Advances in Bioscience and Biotechnology
 Vol.3 No.1(2012), Article ID:17186,5 pages DOI:10.4236/abb.2012.31004

Genetic diversity of Persea bombycina from goalpara district of Assam, India

Azizur Rahman1, Bhaben Tanti2*, Gajen Chandra Sarma2, Jatin Kalita3

1Department of Sericulture, Government of Assam, Guwahati, India

2Department of Botany, Gauhati University, Assam, India

3Department of Zoology, Gauhati University, Assam, India

Email: *bt53@rediffmail.com

Received 15 October 2011; revised 19 November 2011; accepted 22 December 2011

Keywords: Persea bombycina; Genetic Diversity; Molecular Markers; RAPD Analyses

ABSTRACT

Assam of the northeastern region of India is unique in terms of its rich biodiversity and multiple ethnicity of its people. The impact of the resultant socio-religiocultural diversity is also reflected in the diverse traditional ways of silkworm farming. We report the genetic diversity of Persea bombycina “Som” from different locations of Goalpara district of Assam, India, where random amplified polymorphic DNA (RAPD) marker was used in this study. RAPD analyses of ten genotypes of “Som” from Goalpara district of Assam, India with B19 RAPD primer generated 86 bands, showing an average of 8.6 bands per sample and 30.2% (26 bands) of these were polymorphic. The number of bands per accession ranged from 5 to 10 with a mean of 8.6 and the size range of the amplified bands was 250 - 6000 bp. In a UPGMA phenetic dendrogram based on Jaccard’s coefficient, the P. bombycina accessions showed a high level of genetic variation, as indicated by genetic similarity and revealed 10 “Som” genotypes in to three major clusters. This study may be useful in identifying diverse genetic stocks of P. bombycina, which may then be conserved on a priority basis. The RAPD primer used in this study was able to distinguish all the 10 genotypes of “Som” plants, which can be used to assess genetic diversity.

1. INTRODUCTION

Persea bombycina (King ex Hook. f.) Kost, locally known as “Som” is one of the primary food plants of Antheraea assama Westwood, the silkworm that produces muga, or golden colour natural silk, no where in the world [1-3]. “Som” belongs to the family Lauraceae, a medium size evergreen tree with spreading branches, bark and foliage usually aromatic, alternate leaves grows abundantly in its natural habitat in Assam particularly Brahmaputra Valley up to an elevation of about 500 meters, apart from its distribution extend to Khasi and Jayantia Hillls in India, along the Lower Himalaya and as far as to the west of Nepal [4,5]. The commercial use of Persea bombycina (King ex Hook. f.). Kost is restricted to Northeast India, although the plant grows abundantly in almost all parts of India, Nepal, Myanmar, Cambodia, Malaysia and Indonesia [6].

Study material:

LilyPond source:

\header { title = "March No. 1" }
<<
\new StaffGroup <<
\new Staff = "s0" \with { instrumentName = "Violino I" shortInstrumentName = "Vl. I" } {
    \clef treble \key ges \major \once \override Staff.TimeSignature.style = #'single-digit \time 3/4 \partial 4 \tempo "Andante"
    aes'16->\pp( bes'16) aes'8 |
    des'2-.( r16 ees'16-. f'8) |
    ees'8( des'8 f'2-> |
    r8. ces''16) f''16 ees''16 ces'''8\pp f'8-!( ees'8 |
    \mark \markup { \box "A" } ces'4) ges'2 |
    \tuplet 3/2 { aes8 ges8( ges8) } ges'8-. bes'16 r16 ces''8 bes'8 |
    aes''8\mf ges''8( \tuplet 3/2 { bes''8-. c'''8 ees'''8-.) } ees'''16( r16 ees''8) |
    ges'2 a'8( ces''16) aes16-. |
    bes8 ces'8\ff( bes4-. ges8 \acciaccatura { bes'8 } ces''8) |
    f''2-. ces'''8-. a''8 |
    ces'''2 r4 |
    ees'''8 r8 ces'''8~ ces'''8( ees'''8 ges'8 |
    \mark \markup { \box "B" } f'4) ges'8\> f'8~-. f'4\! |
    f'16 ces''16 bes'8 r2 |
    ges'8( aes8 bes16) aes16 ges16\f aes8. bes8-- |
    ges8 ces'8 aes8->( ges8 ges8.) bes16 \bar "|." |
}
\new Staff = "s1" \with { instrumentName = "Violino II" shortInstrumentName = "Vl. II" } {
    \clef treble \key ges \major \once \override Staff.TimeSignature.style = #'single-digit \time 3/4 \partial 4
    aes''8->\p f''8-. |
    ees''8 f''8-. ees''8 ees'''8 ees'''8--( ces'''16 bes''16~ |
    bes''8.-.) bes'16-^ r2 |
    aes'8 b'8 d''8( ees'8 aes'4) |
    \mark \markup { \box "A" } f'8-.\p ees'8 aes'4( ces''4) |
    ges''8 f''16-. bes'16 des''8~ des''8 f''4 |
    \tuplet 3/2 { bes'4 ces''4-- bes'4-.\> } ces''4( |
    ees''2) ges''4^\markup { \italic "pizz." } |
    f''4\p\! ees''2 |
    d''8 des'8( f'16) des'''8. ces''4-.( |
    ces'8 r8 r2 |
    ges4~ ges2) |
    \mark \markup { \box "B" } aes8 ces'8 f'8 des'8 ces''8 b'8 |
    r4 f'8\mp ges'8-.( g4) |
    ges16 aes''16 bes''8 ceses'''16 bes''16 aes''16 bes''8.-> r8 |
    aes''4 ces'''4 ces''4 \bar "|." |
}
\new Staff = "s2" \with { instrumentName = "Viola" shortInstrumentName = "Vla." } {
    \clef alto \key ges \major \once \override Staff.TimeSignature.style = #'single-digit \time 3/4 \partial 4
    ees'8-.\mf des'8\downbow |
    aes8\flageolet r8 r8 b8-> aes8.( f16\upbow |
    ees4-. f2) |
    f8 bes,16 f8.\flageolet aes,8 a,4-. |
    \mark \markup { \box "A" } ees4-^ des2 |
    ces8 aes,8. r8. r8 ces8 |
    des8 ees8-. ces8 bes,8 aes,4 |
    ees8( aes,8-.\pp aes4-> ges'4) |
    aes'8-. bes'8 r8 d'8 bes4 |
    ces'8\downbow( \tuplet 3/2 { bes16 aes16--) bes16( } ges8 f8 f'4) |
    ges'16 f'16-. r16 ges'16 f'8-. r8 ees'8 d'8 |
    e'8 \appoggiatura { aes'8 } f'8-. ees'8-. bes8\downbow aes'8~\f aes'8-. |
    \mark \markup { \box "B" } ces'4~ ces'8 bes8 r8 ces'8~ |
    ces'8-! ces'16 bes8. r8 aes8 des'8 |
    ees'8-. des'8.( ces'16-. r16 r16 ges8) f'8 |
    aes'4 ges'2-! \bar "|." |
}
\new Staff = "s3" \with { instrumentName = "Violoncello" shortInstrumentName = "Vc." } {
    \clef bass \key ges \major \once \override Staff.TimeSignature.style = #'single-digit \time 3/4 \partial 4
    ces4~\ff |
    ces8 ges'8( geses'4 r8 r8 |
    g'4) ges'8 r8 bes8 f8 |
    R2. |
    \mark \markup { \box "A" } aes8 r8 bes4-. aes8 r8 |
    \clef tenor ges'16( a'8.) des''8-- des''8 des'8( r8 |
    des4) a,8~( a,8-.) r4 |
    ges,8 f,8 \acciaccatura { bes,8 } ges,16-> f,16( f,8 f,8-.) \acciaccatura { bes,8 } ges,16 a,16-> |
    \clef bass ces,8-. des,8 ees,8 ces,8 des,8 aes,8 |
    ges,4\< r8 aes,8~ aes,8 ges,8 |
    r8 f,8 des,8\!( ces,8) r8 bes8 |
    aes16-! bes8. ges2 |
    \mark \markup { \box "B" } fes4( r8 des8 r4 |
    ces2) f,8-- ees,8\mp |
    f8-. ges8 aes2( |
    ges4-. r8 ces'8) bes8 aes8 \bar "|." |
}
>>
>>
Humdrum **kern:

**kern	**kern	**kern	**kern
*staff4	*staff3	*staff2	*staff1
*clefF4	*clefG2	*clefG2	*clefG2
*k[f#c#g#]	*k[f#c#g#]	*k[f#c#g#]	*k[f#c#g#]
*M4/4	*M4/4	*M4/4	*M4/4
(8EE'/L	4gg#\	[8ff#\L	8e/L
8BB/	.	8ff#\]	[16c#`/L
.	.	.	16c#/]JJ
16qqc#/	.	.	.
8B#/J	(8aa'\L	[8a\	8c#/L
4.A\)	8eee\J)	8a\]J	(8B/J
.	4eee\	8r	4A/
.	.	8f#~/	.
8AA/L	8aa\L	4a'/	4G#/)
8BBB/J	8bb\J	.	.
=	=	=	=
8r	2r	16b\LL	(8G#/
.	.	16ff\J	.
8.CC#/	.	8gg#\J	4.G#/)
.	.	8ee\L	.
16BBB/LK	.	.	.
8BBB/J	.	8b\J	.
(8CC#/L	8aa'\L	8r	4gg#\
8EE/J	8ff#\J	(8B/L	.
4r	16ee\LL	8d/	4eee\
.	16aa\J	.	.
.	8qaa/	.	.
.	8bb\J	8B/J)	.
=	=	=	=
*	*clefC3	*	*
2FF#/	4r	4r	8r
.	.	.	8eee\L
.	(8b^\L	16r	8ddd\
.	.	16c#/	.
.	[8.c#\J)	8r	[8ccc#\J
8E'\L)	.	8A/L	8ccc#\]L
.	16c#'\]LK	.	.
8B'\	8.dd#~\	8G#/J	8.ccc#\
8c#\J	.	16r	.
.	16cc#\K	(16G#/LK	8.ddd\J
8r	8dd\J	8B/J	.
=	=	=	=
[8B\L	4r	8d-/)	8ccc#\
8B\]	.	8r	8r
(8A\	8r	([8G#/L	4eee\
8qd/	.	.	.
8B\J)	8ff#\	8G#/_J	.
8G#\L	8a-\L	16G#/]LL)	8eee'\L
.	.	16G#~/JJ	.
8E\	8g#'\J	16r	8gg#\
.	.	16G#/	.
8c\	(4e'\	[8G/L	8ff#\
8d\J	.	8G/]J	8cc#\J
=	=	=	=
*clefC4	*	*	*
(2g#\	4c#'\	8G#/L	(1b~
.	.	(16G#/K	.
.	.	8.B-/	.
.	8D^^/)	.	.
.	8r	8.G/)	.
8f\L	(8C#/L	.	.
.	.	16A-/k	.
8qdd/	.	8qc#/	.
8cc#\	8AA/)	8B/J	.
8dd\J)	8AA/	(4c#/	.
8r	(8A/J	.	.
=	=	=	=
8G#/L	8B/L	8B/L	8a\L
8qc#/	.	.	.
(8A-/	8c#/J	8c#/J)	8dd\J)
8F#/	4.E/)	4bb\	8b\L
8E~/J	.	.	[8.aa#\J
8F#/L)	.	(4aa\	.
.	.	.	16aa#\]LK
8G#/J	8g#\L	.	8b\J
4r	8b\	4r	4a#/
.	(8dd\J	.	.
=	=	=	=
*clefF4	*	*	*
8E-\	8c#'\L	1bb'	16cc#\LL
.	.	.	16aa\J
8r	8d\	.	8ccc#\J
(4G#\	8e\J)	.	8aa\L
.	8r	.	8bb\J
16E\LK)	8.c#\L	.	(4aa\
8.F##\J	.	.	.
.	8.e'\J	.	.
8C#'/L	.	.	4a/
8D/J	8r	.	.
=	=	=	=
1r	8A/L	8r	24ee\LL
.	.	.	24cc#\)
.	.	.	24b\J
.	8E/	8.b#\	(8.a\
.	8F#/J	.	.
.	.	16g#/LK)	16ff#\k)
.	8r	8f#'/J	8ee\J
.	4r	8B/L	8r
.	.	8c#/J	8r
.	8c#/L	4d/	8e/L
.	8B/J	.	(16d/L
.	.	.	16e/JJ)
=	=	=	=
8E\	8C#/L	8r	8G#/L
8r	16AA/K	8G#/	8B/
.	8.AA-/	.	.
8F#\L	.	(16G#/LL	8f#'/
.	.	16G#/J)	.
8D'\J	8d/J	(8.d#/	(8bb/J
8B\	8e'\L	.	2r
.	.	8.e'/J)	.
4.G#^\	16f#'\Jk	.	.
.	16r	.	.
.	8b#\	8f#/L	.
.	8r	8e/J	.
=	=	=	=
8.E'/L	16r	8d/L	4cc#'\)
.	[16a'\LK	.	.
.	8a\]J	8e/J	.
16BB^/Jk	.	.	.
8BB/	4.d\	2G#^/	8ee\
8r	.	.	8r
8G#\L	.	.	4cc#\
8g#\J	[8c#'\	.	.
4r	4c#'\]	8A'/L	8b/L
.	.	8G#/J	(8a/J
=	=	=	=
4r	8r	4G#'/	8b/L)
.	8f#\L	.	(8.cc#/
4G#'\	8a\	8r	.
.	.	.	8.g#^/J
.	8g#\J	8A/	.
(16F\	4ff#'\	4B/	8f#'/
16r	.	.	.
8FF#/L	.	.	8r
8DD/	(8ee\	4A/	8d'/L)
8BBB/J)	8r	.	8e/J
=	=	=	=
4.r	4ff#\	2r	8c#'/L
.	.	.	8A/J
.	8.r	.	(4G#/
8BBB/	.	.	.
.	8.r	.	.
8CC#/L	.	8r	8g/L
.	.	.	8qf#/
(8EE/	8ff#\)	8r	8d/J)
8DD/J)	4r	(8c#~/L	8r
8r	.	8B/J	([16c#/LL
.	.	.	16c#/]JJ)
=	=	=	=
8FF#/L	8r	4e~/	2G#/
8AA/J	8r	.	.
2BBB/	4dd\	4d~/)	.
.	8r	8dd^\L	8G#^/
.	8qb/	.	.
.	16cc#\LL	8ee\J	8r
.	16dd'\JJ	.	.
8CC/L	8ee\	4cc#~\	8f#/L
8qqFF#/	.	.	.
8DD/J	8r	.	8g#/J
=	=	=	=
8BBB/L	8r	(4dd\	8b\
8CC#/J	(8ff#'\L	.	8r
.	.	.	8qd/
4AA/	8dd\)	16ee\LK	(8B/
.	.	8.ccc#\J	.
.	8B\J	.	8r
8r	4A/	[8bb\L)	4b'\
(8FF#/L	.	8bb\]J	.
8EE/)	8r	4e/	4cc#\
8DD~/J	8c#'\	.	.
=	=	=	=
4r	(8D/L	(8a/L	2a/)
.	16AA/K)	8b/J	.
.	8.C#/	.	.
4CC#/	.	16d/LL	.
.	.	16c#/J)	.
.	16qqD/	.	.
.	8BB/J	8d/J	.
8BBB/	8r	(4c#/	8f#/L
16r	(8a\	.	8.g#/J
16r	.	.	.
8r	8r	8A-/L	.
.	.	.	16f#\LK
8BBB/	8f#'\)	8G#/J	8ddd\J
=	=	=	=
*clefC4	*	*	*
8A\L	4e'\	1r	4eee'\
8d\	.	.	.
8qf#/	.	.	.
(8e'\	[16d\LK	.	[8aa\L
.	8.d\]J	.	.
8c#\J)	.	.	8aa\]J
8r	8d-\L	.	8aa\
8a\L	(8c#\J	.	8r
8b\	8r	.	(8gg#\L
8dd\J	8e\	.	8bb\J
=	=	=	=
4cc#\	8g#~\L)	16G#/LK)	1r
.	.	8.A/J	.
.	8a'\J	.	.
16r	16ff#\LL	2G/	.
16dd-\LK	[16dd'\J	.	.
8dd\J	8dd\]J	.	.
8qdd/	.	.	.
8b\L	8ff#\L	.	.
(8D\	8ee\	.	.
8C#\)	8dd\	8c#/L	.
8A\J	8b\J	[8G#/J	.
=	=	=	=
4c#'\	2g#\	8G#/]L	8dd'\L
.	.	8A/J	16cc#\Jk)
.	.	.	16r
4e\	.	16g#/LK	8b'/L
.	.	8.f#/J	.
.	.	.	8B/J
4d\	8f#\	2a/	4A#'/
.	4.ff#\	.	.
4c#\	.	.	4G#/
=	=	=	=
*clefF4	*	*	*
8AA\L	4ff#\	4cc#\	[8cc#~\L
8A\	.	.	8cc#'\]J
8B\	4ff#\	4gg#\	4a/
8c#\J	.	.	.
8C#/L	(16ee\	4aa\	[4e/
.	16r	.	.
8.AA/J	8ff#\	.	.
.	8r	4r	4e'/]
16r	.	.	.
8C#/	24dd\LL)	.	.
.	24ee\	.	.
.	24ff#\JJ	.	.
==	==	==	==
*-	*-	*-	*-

Aim of the task:
Answer these questions from the article on Persea bombycina:
(a) How many bands did the B19 RAPD primer generate?
(b) Which family does "Som" belong to?
(c) Up to about what elevation does it grow in the Brahmaputra Valley?
The data is separate material from the article.

Exercise answer:
(a) 86 bands
(b) Lauraceae
(c) About 500 meters